Exercise objective :: All that should come back is the lines of the data below from the one containing "right elbow: (229, 406)" to the one containing "right back paw: (76, 339)", inclusive, exactly as they stand.

Records to process ::
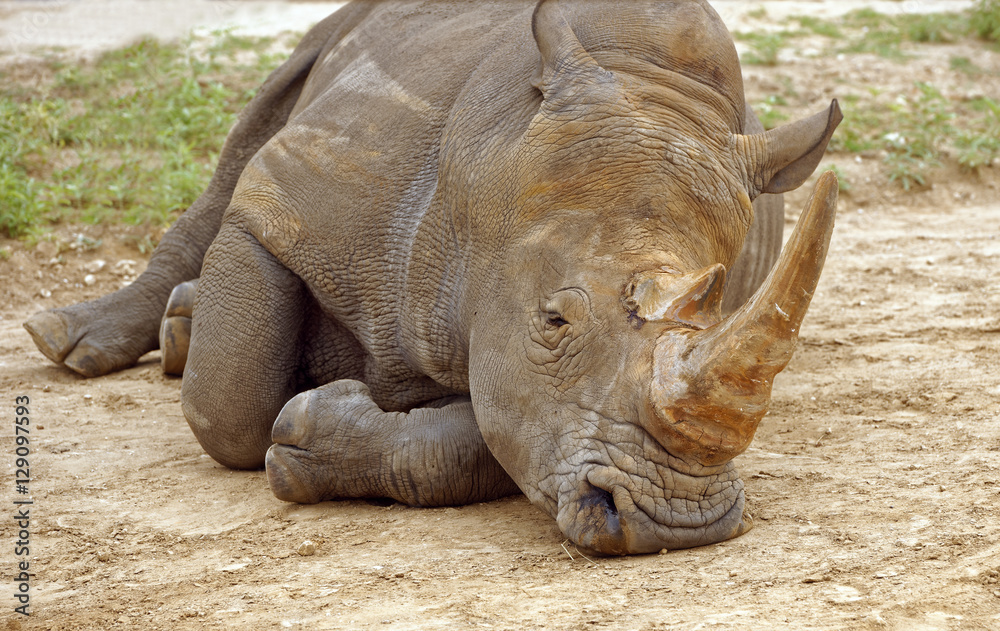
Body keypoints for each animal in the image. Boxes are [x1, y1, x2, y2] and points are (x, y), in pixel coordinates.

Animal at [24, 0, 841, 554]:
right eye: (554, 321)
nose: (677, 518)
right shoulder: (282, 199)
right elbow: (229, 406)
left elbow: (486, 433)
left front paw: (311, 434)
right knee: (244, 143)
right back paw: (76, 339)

...

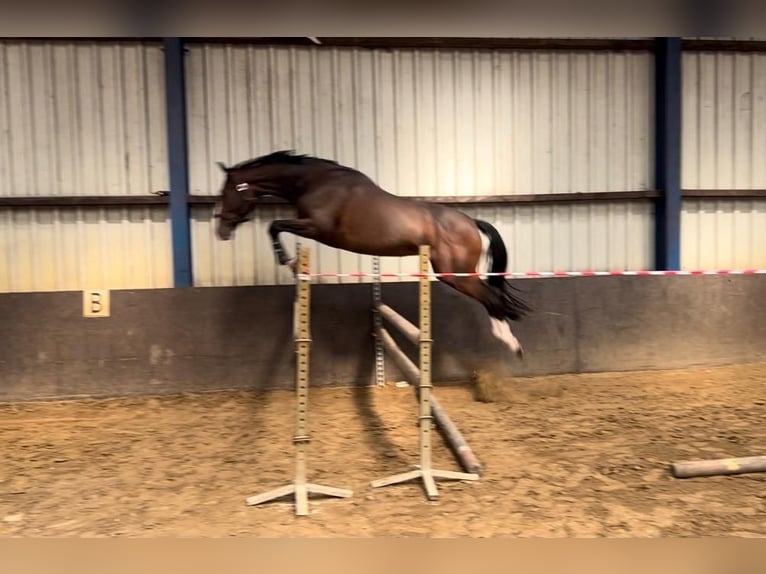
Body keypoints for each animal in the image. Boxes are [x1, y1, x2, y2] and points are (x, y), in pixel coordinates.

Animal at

Exercise answer ::
right elbow: (229, 406)
left elbow: (486, 433)
left front paw: (311, 434)
right knee: (244, 143)
right back paw: (76, 339)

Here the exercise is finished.